To become a regent, an applicant must be reviewed and recommended by the Regent Candidate Advisory Council, a 24-member board appointed by the Legislature.
The council recommends between two and four candidates for each regent seat and sets the criteria needed to hold the position to the Legislature. The council does not recommend regents for re-election after they serve two terms, Wicks said.
Four seats will be open next February as the terms of Regent Chair Patricia Spence and Regents Warren Larson, Michael O’Keefe and Jessica Phillips expire.
If vying for one of the eight district-determined positions, prospective regents need to be residents of a Congressional district with an open seat. For the other four positions, they only need to be Minnesota residents. They must also have a strong interest in higher education, a civic and social commitment, previous board experience and be of high moral and ethical integrity, according to council documents.
The council also looks for a diverse pool of regents from different professions, so the board reflects the diversity of the state.
For example, Regent Robert Bergland, elected in 1997, was a member of the U.S. Congress from 1970 to 1977 and served as secretary of agriculture under President Carter.
Regent Maureen Reed, elected in 1997, is a physician, medical director and vice president for Health Partners. And Regent David Metzen, also elected in 1997, serves as the superintendent of South St. Paul Public Schools.

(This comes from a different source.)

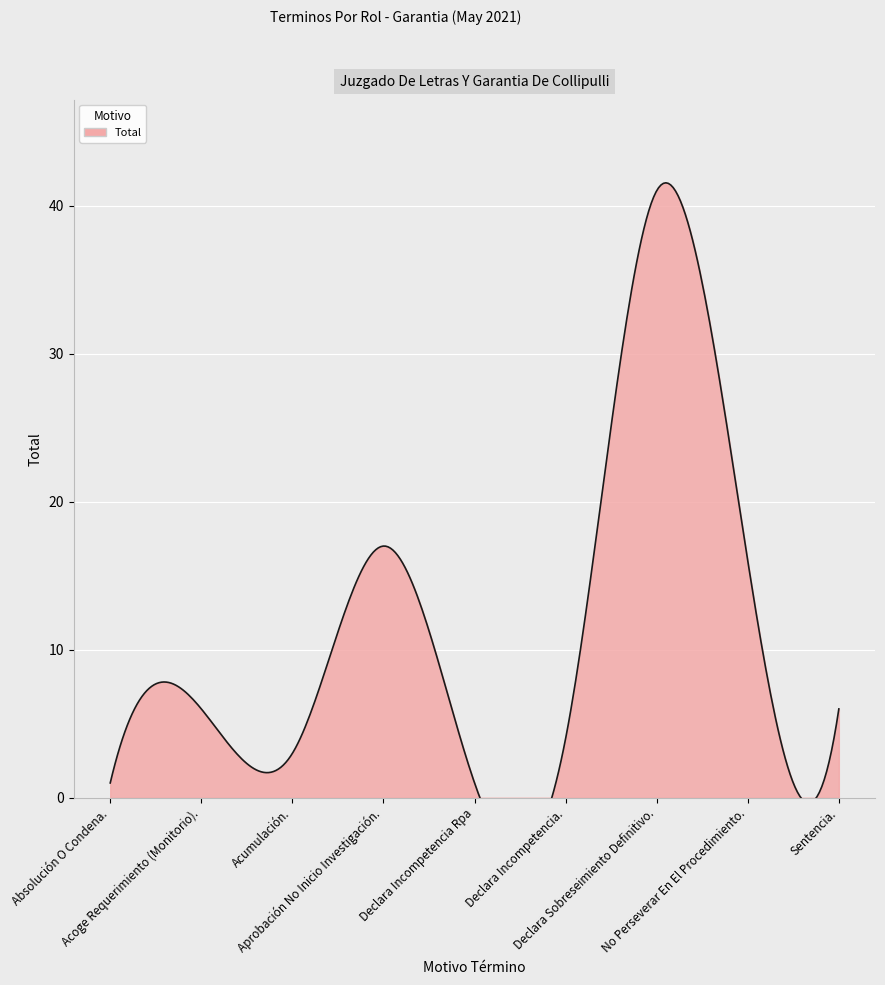

Reading left to right, extract all data points from this chart.

Absolución O Condena.=1	Acoge Requerimiento (Monitorio).=6	Acumulación.=3	Aprobación No Inicio Investigación.=17	Declara Incompetencia Rpa=1	Declara Incompetencia.=4	Declara Sobreseimiento Definitivo.=41	No Perseverar En El Procedimiento.=16	Sentencia.=6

If students don’t often see the regents, how can University students have any influence on their decision? The best way to be heard is to go through student representatives, appointed by the Minnesota Student Association.
“It’s not what most students think, that the (regents) just do what they want without considering us first,” said Irene Wen Y Kao, a student representative and University senior.
Students can voice their concerns to the student representatives through student organizations or in person. They also have the option of addressing the regents directly at their monthly meetings on the first Thursday and Friday of every month.
“I hope that students take the initiative to let their voice be heard, either to the regents directly or through the student representatives,” said Spence, who said her number one concern is the student voice.